È però la fucina di ambienti, personaggi, e soprattutto linguaggi che “faranno” Pavese. In terza persona ma con molti elementi della soggettiva libera indiretta,  indicazioni non dette, scontate, troncamenti, sbalzi, di scena, di tema, di soggetti. Con dialoghi allusivi più che teatrali, nella forma della “nuova oggettività” (G. Stein, Hemingway), senza consecutio. Con uso diffuso in lingua di termini, costrutti, modi di dire e di fare, di pensare, “dialettali”: locali, tipici, caratteristici. È anche opera di un momento che Pavese ricorderà felice, nel diario, 3 febbraio 1944. Scritta al caffè - al “caffeuccio sul viale” sotto casa che dice “la tua camera, la finestra sulle cose”. In felice disposizione creativa: “«Le memorie di due stagioni» le hai scritte al caffè”, e il ricordo è, dopo quattro anni, di un momento magico - “Il fatto è che hai perduto il gusto di vedere, di sentire, di accogliere, e ora ti mangi il cuore”.

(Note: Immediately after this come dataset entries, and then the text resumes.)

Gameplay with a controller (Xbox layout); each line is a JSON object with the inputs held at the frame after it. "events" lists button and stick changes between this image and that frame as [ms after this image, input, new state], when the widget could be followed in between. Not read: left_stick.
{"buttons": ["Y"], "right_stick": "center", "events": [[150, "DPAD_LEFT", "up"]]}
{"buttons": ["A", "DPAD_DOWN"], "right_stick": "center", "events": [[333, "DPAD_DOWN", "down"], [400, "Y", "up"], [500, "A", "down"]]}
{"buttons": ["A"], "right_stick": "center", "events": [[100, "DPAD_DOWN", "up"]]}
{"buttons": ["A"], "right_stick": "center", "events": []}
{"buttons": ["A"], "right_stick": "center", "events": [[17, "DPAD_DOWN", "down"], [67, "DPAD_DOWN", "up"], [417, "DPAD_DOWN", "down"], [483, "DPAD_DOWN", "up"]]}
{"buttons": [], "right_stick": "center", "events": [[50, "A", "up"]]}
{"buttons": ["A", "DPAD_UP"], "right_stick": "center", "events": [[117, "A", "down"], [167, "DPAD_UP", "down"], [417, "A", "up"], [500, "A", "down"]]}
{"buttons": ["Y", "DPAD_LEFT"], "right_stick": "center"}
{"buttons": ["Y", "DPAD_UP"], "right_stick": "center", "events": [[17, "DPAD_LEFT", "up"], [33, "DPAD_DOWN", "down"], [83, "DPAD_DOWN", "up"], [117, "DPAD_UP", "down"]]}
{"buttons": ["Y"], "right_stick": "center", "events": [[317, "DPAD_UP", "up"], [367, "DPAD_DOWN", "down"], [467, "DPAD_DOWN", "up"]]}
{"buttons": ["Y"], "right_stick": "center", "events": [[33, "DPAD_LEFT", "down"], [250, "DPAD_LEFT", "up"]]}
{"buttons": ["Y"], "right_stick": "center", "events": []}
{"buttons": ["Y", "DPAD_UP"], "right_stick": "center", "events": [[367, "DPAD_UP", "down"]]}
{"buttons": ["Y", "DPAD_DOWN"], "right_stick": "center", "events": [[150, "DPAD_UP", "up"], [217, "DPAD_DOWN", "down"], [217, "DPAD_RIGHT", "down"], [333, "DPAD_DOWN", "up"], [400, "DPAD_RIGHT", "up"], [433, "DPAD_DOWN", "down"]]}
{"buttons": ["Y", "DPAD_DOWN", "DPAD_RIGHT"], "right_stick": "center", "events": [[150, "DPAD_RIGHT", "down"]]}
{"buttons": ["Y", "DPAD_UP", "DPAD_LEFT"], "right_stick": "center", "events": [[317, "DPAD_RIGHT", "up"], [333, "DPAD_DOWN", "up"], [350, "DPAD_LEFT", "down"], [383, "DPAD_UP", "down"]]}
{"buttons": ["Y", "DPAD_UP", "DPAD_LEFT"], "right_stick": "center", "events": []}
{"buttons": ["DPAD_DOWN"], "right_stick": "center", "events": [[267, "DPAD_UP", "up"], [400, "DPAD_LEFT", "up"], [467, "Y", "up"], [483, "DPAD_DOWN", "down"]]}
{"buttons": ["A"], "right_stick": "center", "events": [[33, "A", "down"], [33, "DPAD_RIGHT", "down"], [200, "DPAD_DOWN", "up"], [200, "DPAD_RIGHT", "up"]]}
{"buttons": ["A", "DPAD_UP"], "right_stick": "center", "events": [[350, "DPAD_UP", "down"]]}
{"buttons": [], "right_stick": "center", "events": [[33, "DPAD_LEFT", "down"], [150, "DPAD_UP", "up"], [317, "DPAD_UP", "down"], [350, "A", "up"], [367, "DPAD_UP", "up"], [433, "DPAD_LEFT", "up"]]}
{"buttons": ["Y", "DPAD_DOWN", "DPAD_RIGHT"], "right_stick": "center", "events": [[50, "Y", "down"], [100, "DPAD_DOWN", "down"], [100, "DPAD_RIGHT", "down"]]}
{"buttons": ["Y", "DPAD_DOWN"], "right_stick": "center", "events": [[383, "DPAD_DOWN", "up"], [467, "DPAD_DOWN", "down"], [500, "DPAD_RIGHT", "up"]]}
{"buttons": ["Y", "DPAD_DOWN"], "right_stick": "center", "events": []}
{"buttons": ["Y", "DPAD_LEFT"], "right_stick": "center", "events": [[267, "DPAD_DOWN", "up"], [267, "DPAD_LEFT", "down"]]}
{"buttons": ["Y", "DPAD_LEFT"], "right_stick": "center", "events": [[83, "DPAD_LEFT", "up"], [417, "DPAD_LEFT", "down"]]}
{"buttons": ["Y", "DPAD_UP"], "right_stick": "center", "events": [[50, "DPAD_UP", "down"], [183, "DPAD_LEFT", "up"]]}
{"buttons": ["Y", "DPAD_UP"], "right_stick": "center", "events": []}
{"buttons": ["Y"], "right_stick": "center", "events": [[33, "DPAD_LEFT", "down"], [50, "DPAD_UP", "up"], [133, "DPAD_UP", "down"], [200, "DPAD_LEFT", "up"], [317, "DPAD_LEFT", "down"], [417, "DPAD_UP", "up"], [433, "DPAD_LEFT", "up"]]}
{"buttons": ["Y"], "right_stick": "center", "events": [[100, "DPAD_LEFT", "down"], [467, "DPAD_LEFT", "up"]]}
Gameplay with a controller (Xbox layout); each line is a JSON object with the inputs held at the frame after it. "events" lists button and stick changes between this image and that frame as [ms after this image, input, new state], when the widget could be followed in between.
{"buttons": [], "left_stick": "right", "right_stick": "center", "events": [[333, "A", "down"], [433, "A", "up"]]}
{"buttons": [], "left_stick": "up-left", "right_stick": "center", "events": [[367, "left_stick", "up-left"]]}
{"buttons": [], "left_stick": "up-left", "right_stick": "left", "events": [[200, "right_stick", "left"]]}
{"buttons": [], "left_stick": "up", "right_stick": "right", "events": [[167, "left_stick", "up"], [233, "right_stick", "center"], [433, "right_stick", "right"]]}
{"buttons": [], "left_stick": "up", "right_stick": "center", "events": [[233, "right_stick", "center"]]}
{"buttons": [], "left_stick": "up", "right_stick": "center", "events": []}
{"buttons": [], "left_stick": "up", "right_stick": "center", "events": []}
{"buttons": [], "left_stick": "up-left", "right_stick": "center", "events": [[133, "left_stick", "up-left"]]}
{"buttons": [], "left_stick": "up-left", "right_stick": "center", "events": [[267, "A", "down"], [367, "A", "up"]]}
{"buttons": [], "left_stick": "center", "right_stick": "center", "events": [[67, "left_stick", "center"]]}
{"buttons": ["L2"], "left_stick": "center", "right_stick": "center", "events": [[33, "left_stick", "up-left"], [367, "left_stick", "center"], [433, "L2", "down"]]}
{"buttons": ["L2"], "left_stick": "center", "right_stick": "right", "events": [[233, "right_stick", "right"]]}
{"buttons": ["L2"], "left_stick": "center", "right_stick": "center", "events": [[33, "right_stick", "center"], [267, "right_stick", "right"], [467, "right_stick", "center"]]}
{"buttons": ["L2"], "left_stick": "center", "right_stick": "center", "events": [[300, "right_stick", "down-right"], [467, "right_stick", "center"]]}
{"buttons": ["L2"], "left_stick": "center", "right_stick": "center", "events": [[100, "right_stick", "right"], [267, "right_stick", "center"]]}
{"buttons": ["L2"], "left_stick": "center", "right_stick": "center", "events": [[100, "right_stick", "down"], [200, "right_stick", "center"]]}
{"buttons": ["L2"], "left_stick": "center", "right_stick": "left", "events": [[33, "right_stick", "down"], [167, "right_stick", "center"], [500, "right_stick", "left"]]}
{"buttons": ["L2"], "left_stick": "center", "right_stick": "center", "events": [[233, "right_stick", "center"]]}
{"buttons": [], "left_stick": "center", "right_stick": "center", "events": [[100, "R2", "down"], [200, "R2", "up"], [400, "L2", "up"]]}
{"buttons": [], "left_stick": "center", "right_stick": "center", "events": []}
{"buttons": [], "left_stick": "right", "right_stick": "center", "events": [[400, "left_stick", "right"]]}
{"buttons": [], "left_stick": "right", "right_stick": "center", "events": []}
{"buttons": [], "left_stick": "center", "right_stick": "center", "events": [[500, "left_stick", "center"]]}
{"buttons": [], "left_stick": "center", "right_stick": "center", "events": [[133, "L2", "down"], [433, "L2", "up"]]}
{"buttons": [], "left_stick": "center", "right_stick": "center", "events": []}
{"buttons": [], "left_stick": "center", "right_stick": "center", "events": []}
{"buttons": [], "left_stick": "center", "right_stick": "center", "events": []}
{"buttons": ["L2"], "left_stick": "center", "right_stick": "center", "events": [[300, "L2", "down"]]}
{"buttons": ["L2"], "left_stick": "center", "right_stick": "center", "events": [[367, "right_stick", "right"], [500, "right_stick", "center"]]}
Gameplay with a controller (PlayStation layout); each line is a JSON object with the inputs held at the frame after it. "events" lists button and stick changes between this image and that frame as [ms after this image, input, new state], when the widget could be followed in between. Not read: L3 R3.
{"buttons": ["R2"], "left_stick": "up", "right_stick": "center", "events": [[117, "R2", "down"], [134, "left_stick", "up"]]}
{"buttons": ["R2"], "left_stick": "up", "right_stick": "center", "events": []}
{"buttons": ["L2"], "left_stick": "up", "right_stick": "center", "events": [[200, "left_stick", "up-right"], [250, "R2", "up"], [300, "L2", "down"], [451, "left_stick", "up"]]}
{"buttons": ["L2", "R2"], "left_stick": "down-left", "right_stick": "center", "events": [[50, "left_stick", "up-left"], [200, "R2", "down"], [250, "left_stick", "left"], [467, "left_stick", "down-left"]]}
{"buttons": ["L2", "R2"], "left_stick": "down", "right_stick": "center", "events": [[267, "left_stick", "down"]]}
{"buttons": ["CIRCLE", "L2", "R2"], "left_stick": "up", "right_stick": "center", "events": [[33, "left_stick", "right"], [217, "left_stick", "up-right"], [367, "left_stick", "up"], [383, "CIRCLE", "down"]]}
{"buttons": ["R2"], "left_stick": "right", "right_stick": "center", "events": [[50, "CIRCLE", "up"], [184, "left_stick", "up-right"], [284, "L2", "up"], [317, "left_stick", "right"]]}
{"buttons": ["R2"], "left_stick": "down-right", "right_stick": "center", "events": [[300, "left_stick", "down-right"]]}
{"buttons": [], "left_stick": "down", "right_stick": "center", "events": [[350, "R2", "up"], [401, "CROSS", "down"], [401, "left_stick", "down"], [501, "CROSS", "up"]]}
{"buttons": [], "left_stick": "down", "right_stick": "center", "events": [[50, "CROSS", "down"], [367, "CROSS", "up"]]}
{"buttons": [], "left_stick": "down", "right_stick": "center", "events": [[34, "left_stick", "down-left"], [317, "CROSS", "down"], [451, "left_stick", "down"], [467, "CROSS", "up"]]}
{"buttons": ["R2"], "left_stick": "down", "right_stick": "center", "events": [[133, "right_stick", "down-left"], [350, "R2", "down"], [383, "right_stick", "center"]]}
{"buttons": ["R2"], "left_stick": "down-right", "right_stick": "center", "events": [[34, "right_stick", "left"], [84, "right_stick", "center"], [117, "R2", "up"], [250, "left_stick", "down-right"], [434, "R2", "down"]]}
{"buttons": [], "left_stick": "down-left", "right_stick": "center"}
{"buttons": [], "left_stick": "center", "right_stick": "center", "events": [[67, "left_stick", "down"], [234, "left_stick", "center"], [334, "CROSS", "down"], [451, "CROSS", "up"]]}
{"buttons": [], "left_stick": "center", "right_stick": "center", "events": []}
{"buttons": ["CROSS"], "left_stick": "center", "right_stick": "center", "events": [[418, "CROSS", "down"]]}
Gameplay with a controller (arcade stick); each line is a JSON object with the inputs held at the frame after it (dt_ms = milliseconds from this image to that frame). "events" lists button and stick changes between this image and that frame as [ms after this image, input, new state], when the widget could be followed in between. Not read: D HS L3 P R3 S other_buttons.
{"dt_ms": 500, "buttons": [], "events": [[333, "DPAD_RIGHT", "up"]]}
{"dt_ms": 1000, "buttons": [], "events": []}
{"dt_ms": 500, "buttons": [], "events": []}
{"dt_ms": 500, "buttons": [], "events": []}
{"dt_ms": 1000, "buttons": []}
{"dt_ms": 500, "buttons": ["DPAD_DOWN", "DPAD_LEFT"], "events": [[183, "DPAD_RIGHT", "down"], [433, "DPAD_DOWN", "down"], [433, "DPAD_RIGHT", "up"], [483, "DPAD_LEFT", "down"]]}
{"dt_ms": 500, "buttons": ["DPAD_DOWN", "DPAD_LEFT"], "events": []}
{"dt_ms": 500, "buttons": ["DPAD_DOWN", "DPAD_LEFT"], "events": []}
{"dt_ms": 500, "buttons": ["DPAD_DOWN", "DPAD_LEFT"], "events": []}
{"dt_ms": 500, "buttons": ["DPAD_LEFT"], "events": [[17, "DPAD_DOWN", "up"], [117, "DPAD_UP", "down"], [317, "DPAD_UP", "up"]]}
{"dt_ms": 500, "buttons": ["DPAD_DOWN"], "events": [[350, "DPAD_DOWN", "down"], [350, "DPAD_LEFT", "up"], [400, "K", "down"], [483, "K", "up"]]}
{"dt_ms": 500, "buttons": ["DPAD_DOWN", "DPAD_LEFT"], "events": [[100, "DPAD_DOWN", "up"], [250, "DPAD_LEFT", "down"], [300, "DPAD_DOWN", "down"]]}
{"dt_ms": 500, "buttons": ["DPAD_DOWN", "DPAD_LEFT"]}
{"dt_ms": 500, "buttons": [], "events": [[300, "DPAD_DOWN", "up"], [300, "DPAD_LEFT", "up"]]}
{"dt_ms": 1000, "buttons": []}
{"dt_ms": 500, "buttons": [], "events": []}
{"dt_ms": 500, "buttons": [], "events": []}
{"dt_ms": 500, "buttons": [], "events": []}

Pavese aveva tentato subito di raccontare il confino, nel 1936 appena libero, nella prosa breve  “Terra d’esilio”. “Il carcere” è un’elaborazione successiva.
Maturando, dopo la guerra dell’impero e l’Asse, la radicalizzazione del fascismo e quindi una scelta politica imponendosi, più o meno inconsciamente Pavese s’interroga nel 1939 sulla sua capacità d’impegno, se non di fede politica. Oggi, alla luce poi de “Il mestiere di vivere” e del “Diario segreto”, “Il carcere” si legge anche come un rifiuto della politica: la politica è come il carcere, una privazione. I personaggi che girano attorno a Stefano non sono eroici, hanno tutti più o meno una loro personalità, ma non soffrono la mancanza della politica. Si vive senza. Partendo dal maresciallo dei Carabinieri che dovrebbe controllare Stefano, ed è invece il suo consigliere benevolo.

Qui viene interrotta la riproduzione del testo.